Best Ways to Debug a Release Mode Application - debugging

Im sure this has happened to folks before, something works in debug mode, you compile in release, and something breaks.
This happened to me while working on a Embedded XP environment, the best way i found to do it really was to write a log file to determine where it would go wrong.
What are your experiences/ discoveries trying to tackle an annoying Release-mode bug?

Make sure you have good debug symbols available (you can do this even with a release build, even on embedded devices). You should be able to get a stack trace and hopefully the values of some variables. A good knowledge of assembly language is probably also useful at this point.
My experience is that generally the bug is related to code that is near the area of breakage. That is to say, if you are seeing an issue arising in the function "LoadConfigInfoFromFile" then probably you should start by closely analysing that for issues, rather than "DrawControlsOnScreen", if you know what I mean. "Spooky action at a distance" type bugs do not tend to arise often (although when they do, they tend to be a major bear).
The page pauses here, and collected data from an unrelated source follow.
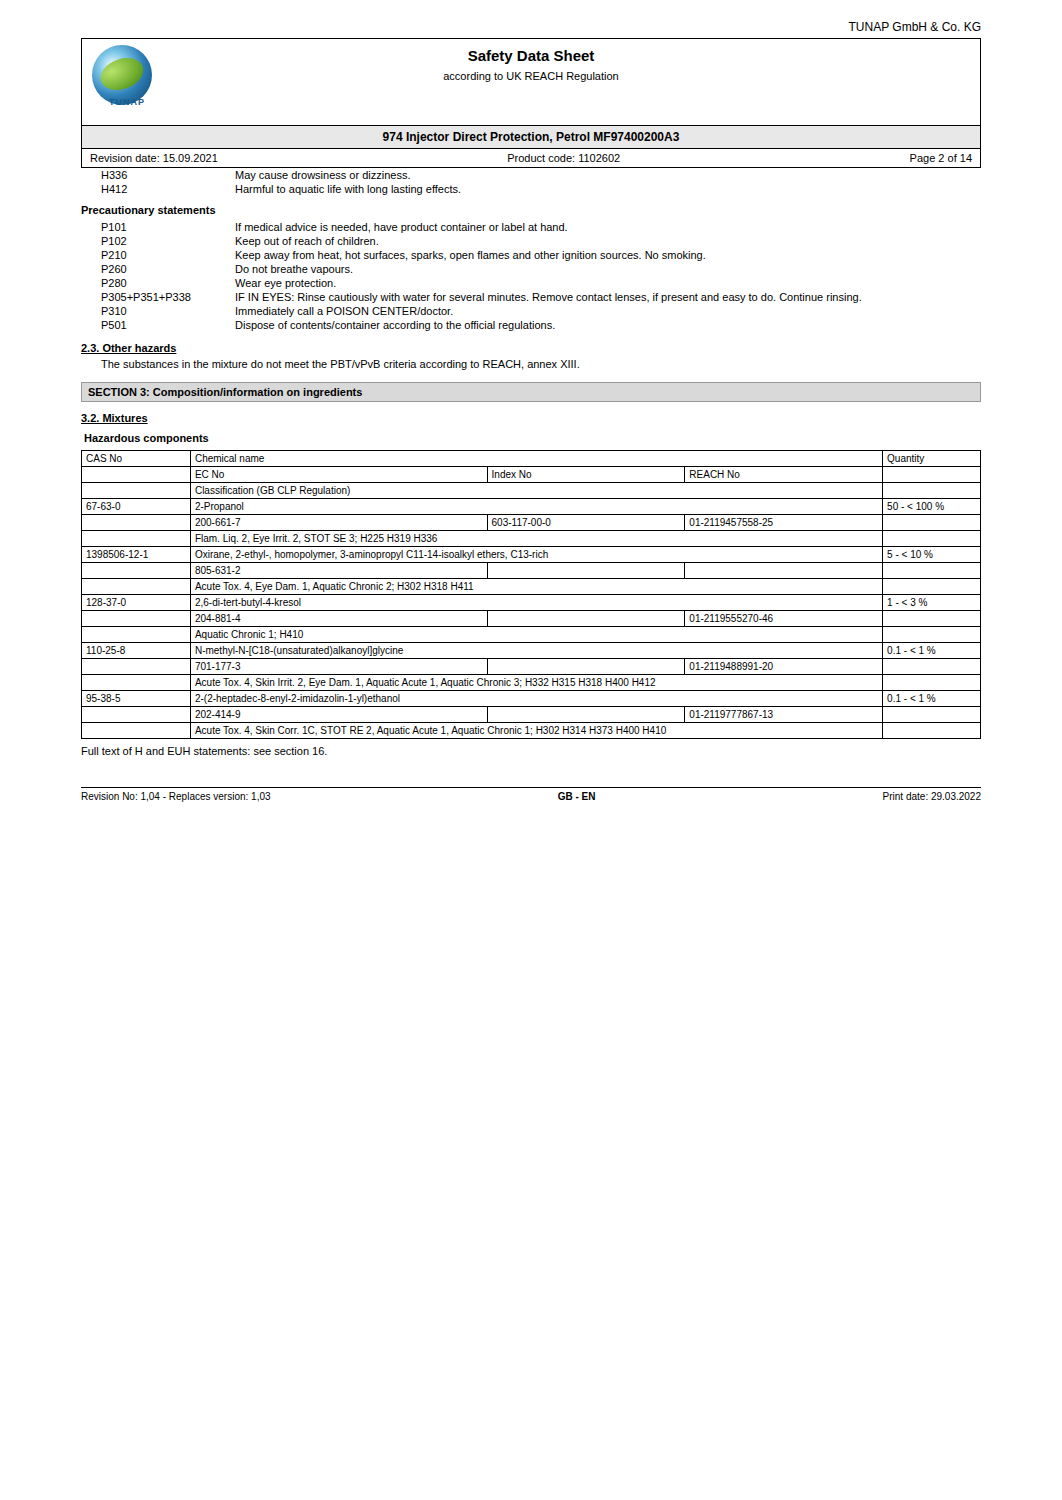TUNAP GmbH & Co. KG
TUNAP
Safety Data Sheet
according to UK REACH Regulation
974 Injector Direct Protection, Petrol MF97400200A3
Revision date: 15.09.2021
Product code: 1102602
Page 2 of 14
| H336 | May cause drowsiness or dizziness. |
| H412 | Harmful to aquatic life with long lasting effects. |
Precautionary statements
| P101 | If medical advice is needed, have product container or label at hand. |
| P102 | Keep out of reach of children. |
| P210 | Keep away from heat, hot surfaces, sparks, open flames and other ignition sources. No smoking. |
| P260 | Do not breathe vapours. |
| P280 | Wear eye protection. |
| P305+P351+P338 | IF IN EYES: Rinse cautiously with water for several minutes. Remove contact lenses, if present and easy to do. Continue rinsing. |
| P310 | Immediately call a POISON CENTER/doctor. |
| P501 | Dispose of contents/container according to the official regulations. |
2.3. Other hazards
The substances in the mixture do not meet the PBT/vPvB criteria according to REACH, annex XIII.
SECTION 3: Composition/information on ingredients
3.2. Mixtures
Hazardous components
| CAS No | Chemical name | Quantity |
| --- | --- | --- |
| | EC No | Index No | REACH No | |
| | Classification (GB CLP Regulation) | |
| 67-63-0 | 2-Propanol | 50 - < 100 % |
| | 200-661-7 | 603-117-00-0 | 01-2119457558-25 | |
| | Flam. Liq. 2, Eye Irrit. 2, STOT SE 3; H225 H319 H336 | |
| 1398506-12-1 | Oxirane, 2-ethyl-, homopolymer, 3-aminopropyl C11-14-isoalkyl ethers, C13-rich | 5 - < 10 % |
| | 805-631-2 | | | |
| | Acute Tox. 4, Eye Dam. 1, Aquatic Chronic 2; H302 H318 H411 | |
| 128-37-0 | 2,6-di-tert-butyl-4-kresol | 1 - < 3 % |
| | 204-881-4 | | 01-2119555270-46 | |
| | Aquatic Chronic 1; H410 | |
| 110-25-8 | N-methyl-N-[C18-(unsaturated)alkanoyl]glycine | 0.1 - < 1 % |
| | 701-177-3 | | 01-2119488991-20 | |
| | Acute Tox. 4, Skin Irrit. 2, Eye Dam. 1, Aquatic Acute 1, Aquatic Chronic 3; H332 H315 H318 H400 H412 | |
| 95-38-5 | 2-(2-heptadec-8-enyl-2-imidazolin-1-yl)ethanol | 0.1 - < 1 % |
| | 202-414-9 | | 01-2119777867-13 | |
| | Acute Tox. 4, Skin Corr. 1C, STOT RE 2, Aquatic Acute 1, Aquatic Chronic 1; H302 H314 H373 H400 H410 | |
Full text of H and EUH statements: see section 16.
Revision No: 1,04 - Replaces version: 1,03
GB - EN
Print date: 29.03.2022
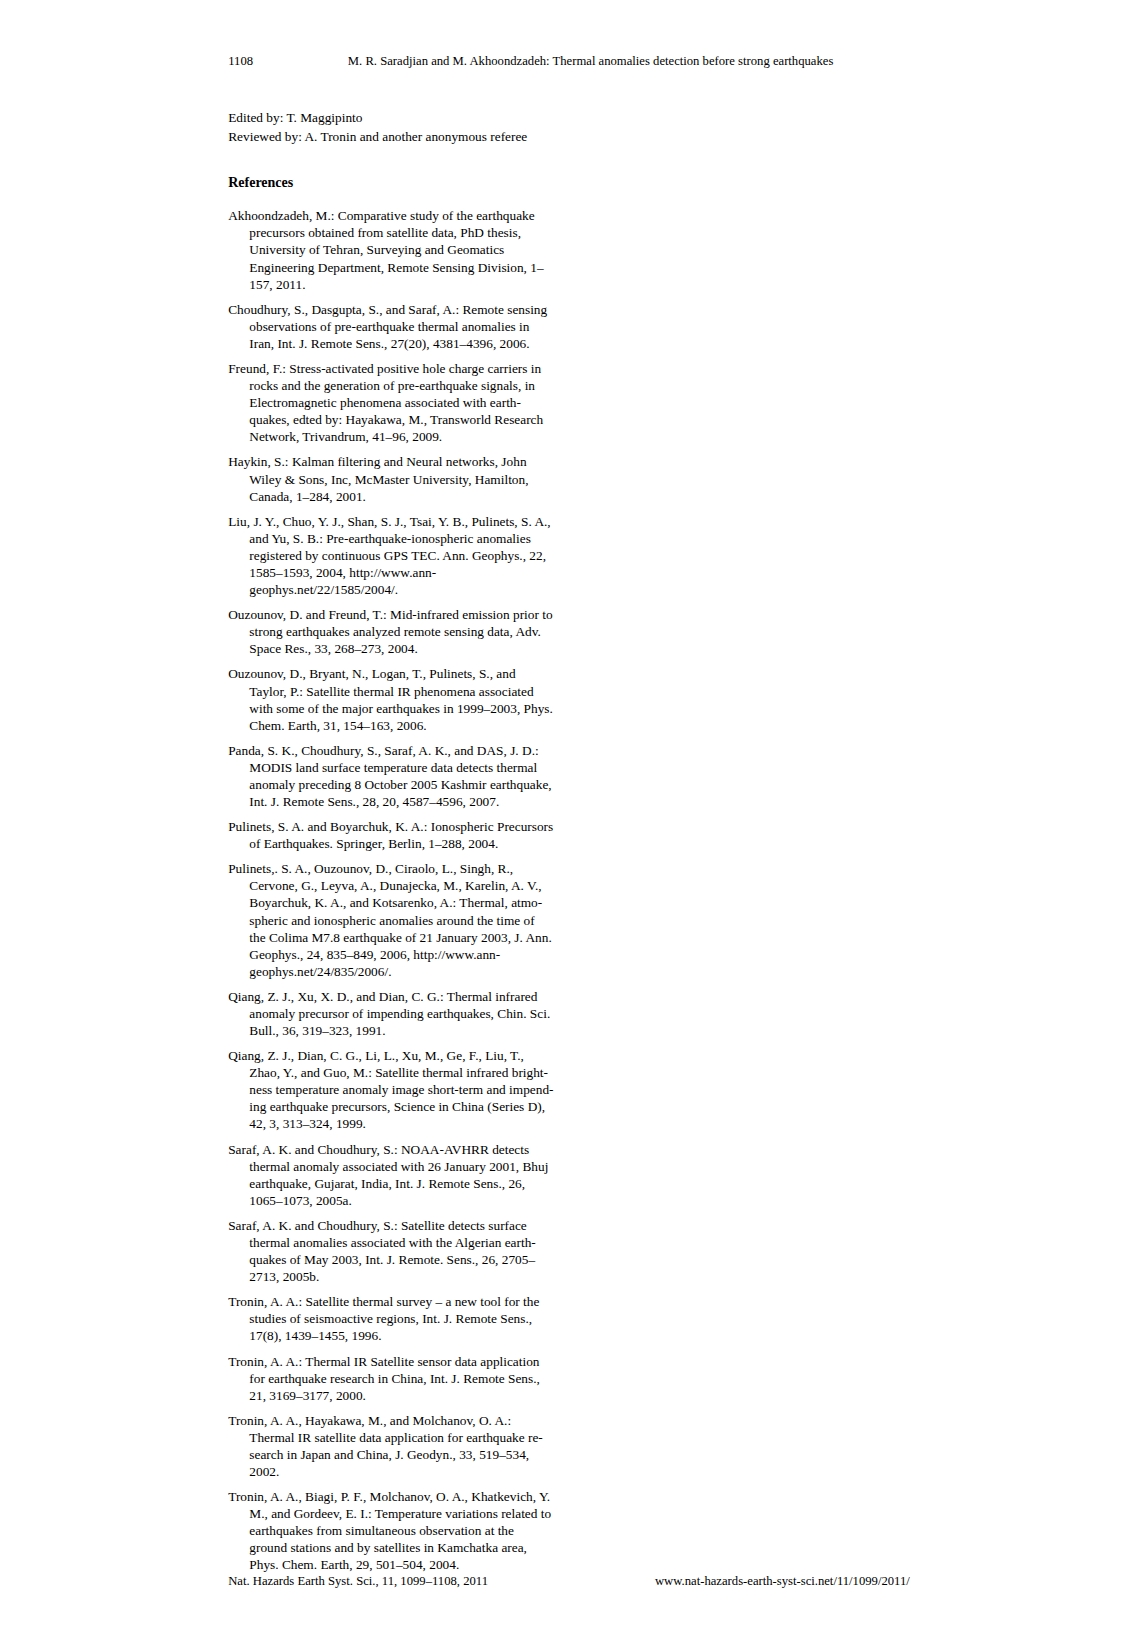1108
M. R. Saradjian and M. Akhoondzadeh: Thermal anomalies detection before strong earthquakes
Edited by: T. Maggipinto
Reviewed by: A. Tronin and another anonymous referee
References
Akhoondzadeh, M.: Comparative study of the earthquake precursors obtained from satellite data, PhD thesis, University of Tehran, Surveying and Geomatics Engineering Department, Remote Sensing Division, 1–157, 2011.
Choudhury, S., Dasgupta, S., and Saraf, A.: Remote sensing observations of pre-earthquake thermal anomalies in Iran, Int. J. Remote Sens., 27(20), 4381–4396, 2006.
Freund, F.: Stress-activated positive hole charge carriers in rocks and the generation of pre-earthquake signals, in Electromagnetic phenomena associated with earthquakes, edted by: Hayakawa, M., Transworld Research Network, Trivandrum, 41–96, 2009.
Haykin, S.: Kalman filtering and Neural networks, John Wiley & Sons, Inc, McMaster University, Hamilton, Canada, 1–284, 2001.
Liu, J. Y., Chuo, Y. J., Shan, S. J., Tsai, Y. B., Pulinets, S. A., and Yu, S. B.: Pre-earthquake-ionospheric anomalies registered by continuous GPS TEC. Ann. Geophys., 22, 1585–1593, 2004, http://www.ann-geophys.net/22/1585/2004/.
Ouzounov, D. and Freund, T.: Mid-infrared emission prior to strong earthquakes analyzed remote sensing data, Adv. Space Res., 33, 268–273, 2004.
Ouzounov, D., Bryant, N., Logan, T., Pulinets, S., and Taylor, P.: Satellite thermal IR phenomena associated with some of the major earthquakes in 1999–2003, Phys. Chem. Earth, 31, 154–163, 2006.
Panda, S. K., Choudhury, S., Saraf, A. K., and DAS, J. D.: MODIS land surface temperature data detects thermal anomaly preceding 8 October 2005 Kashmir earthquake, Int. J. Remote Sens., 28, 20, 4587–4596, 2007.
Pulinets, S. A. and Boyarchuk, K. A.: Ionospheric Precursors of Earthquakes. Springer, Berlin, 1–288, 2004.
Pulinets,. S. A., Ouzounov, D., Ciraolo, L., Singh, R., Cervone, G., Leyva, A., Dunajecka, M., Karelin, A. V., Boyarchuk, K. A., and Kotsarenko, A.: Thermal, atmospheric and ionospheric anomalies around the time of the Colima M7.8 earthquake of 21 January 2003, J. Ann. Geophys., 24, 835–849, 2006, http://www.ann-geophys.net/24/835/2006/.
Qiang, Z. J., Xu, X. D., and Dian, C. G.: Thermal infrared anomaly precursor of impending earthquakes, Chin. Sci. Bull., 36, 319–323, 1991.
Qiang, Z. J., Dian, C. G., Li, L., Xu, M., Ge, F., Liu, T., Zhao, Y., and Guo, M.: Satellite thermal infrared brightness temperature anomaly image short-term and impending earthquake precursors, Science in China (Series D), 42, 3, 313–324, 1999.
Saraf, A. K. and Choudhury, S.: NOAA-AVHRR detects thermal anomaly associated with 26 January 2001, Bhuj earthquake, Gujarat, India, Int. J. Remote Sens., 26, 1065–1073, 2005a.
Saraf, A. K. and Choudhury, S.: Satellite detects surface thermal anomalies associated with the Algerian earthquakes of May 2003, Int. J. Remote. Sens., 26, 2705–2713, 2005b.
Tronin, A. A.: Satellite thermal survey – a new tool for the studies of seismoactive regions, Int. J. Remote Sens., 17(8), 1439–1455, 1996.
Tronin, A. A.: Thermal IR Satellite sensor data application for earthquake research in China, Int. J. Remote Sens., 21, 3169–3177, 2000.
Tronin, A. A., Hayakawa, M., and Molchanov, O. A.: Thermal IR satellite data application for earthquake research in Japan and China, J. Geodyn., 33, 519–534, 2002.
Tronin, A. A., Biagi, P. F., Molchanov, O. A., Khatkevich, Y. M., and Gordeev, E. I.: Temperature variations related to earthquakes from simultaneous observation at the ground stations and by satellites in Kamchatka area, Phys. Chem. Earth, 29, 501–504, 2004.
Nat. Hazards Earth Syst. Sci., 11, 1099–1108, 2011
www.nat-hazards-earth-syst-sci.net/11/1099/2011/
Tracefile is always a good idea.
When it's about crashes, I'm using adplus, which is part of debugging tools for windows. basically what adplus does, is, it attaches windbg to the executable you're monitoring. When the application crashes, you get a crash dump and a log file. You can load the crash dump in your preferred debugger and find out, which instruction lead to the crash.
As release builds are heavily optimized compared to debug builds, the way you compile your code affects its behaviour. This is basically true when crashes in multithreaded code happen in the release version but not the debug version. adplus and windbg helped me, to find out, where this happened.
ADPlus is explained here:
httx://support.microsoft.com/?scid=kb%3Ben-us%3B286350&x=15&y=12
Basically what you have to do is:
1. Download and install WinDbg into C:\debuggers
httx://www.microsoft.com/whdc/devtools/debugging/default.mspx
Start your application
open a cmd and cd to c:\debuggers
start adplus like this:
"adplus.bat -crash your_exe.exe"
reproduce the crash
analyze the crashdump in vs2005 or in windbg

If it's only a small portion of the application that needs debugging then you can change those source files only to be built without optimisations. Presumably you generate debug info for all builds, and so this makes the application run mostly as it would in release, but allows you to debug the interesting parts properly.

How about using Trace statements. They are there for Release mode value checking.
Trace.WriteLine(myVar);

I agree on log file debugging to narrow it down.
I've used "Entering FunctionName" "Leaving FunctionName" until I can find what method it enters before the crash. Then I add more log messages re-compile and re-release.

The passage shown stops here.